Continue the text on building blocks and new components for the query system, picking up after its final point on the query optimizer.

■ **TEXT PROVIDED**:
^^^^

Building blocks include the following:

·        Sensor runtime system – we currently support select-project-join queries.  Interfaces and a plan representation would need to be developed.

·        Orchestra query engine – currently has its own plan language, and does not have a query parser.

·        P2 query engine – currently has a parser for datalog, but does not have an optimizer.

New components would include the following:

·        Graphical interface.  We need visualization of state, and an easy way of mapping query output to device displays.

·        Extended language.  We need to go beyond SQL, to include constructs for security, for routing data to various displays and applications, and to interface with Java (or other) code.

·        Query language parser.

·        Query plan generator.  This would need to generate plans that all of the runtime systems can handle – and it would need to distribute plans to all of the runtime systems.

·        Query optimizer.  This would need to determine which computation needs to be done in which subsystem.

^^^^

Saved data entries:
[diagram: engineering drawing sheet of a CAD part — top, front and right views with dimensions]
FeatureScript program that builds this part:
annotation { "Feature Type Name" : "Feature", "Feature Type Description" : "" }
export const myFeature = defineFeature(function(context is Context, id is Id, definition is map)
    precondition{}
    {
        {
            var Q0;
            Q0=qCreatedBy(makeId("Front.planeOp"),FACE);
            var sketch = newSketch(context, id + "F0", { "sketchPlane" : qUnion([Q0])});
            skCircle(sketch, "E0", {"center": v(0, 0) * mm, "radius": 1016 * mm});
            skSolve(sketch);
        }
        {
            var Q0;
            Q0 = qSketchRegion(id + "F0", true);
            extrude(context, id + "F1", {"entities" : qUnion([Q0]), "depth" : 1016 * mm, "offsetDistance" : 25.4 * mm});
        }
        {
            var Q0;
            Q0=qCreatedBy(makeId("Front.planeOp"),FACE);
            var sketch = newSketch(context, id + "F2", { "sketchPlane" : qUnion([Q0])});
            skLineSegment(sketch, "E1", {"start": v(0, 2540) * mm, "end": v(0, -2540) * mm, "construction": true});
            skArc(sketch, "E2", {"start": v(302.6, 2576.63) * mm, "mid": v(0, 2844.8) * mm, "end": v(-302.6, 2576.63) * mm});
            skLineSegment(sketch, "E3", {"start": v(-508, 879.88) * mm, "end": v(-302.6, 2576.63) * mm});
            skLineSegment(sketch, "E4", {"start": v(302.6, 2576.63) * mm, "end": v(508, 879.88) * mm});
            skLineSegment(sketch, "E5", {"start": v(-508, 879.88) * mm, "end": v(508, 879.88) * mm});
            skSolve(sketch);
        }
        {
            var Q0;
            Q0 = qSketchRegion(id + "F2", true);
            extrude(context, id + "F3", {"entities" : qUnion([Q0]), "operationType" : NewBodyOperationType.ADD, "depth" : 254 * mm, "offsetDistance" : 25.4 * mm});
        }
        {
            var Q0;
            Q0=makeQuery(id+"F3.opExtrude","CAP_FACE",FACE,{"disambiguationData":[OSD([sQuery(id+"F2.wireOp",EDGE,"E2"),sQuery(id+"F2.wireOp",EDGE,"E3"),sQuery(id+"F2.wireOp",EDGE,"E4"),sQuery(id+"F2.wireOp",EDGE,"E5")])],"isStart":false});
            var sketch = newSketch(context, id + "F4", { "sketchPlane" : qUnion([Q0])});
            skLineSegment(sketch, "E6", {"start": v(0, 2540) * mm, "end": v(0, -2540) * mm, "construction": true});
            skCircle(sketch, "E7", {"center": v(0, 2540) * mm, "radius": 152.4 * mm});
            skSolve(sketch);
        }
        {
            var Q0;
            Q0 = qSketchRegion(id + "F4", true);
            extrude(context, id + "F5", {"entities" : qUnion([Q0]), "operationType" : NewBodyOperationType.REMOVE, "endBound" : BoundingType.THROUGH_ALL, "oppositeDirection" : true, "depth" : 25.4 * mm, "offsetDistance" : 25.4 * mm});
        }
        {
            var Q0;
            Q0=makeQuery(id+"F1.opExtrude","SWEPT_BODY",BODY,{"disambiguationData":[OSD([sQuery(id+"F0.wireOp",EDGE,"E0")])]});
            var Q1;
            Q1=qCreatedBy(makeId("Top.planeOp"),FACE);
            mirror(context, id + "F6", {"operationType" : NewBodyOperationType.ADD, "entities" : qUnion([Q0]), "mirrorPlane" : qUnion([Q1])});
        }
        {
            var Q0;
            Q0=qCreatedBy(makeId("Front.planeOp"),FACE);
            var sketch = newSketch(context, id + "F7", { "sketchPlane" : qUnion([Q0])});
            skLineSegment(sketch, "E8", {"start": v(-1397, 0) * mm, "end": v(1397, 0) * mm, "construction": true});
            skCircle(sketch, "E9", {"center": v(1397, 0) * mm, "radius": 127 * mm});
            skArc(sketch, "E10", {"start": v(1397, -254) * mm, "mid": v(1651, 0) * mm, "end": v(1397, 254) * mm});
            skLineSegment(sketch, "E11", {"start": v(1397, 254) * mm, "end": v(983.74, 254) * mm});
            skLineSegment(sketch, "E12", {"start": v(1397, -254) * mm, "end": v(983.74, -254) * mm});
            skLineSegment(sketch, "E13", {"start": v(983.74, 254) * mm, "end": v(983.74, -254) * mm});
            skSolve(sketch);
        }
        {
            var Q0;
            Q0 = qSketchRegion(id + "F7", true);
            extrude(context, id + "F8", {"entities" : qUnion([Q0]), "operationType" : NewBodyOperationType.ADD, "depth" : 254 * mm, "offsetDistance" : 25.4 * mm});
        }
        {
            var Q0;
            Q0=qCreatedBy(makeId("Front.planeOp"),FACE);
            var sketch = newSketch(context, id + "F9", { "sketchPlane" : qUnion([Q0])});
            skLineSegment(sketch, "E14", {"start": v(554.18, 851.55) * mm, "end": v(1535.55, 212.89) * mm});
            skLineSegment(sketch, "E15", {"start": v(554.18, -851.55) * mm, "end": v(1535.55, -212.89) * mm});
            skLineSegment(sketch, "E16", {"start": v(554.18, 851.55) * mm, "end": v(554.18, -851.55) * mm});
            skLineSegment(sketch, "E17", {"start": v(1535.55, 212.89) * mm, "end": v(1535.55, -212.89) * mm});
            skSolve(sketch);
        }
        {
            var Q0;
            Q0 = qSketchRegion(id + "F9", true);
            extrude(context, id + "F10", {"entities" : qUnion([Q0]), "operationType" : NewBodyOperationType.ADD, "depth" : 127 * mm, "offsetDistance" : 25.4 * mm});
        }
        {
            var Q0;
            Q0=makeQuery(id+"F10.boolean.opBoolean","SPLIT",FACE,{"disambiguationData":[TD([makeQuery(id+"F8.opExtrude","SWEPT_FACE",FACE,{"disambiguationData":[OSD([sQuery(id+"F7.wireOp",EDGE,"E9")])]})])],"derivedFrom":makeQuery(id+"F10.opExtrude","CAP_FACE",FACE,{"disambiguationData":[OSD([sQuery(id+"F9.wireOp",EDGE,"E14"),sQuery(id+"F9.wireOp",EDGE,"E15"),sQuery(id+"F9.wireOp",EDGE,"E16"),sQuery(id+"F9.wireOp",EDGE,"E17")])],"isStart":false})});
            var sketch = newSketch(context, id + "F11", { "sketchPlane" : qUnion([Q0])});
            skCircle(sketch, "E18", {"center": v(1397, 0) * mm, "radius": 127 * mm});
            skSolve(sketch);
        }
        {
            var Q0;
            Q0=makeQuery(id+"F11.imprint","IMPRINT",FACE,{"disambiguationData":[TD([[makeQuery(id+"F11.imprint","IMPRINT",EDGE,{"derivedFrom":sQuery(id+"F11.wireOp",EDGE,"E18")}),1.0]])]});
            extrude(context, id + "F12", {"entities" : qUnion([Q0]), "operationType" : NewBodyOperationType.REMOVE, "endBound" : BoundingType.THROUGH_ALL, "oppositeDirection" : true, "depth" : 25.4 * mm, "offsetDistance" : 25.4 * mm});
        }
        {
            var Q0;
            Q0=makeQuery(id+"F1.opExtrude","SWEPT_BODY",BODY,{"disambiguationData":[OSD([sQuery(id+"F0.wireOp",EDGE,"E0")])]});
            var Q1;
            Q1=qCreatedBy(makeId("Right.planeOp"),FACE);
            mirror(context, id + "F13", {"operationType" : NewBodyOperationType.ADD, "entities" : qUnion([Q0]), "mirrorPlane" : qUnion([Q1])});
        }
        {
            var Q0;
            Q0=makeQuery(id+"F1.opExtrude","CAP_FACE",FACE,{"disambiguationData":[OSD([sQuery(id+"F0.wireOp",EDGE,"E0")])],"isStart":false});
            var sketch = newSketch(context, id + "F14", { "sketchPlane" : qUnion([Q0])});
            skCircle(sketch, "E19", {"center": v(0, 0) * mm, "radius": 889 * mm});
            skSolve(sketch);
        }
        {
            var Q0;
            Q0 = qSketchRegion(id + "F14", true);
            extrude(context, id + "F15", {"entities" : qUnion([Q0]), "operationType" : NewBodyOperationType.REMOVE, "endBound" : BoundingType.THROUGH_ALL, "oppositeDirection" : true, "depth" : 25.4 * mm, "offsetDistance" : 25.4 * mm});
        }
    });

^^^^

■ **OUTPUT BELOW**:
·        Wrappers.  We need “adapters” or “wrappers” to monitor internal state in numerous devices (e.g., server load) and to connect to various sensors (e.g., power usage monitors).

 

Project 2:  Cloud-Based Query Processing

 

One of the ongoing research projects in the database group (and the PhD thesis of Nick Taylor) involves building a distributed query processor over the Pastry distributed hash table.  In principle the Pastry APIs greatly resemble what can be achieved through a MapReduce/GFS architecture (and hence their open-source “clone,” Hadoop).  This project involves taking the existing query engine (in Java) and adapting it so it can also run on a Hadoop-style architecture.

 

Project 3:  Sensor Application

 

We have approximately half a dozen "mote" sensor devices. Additionally, there are at least two acquisitional query engines for the motes:  TinyDB (covered in class) and Svilen Mihaylov's research project.  This project involves building a real application (with real motes) based on one or both of these engines, then experimentally studying the application.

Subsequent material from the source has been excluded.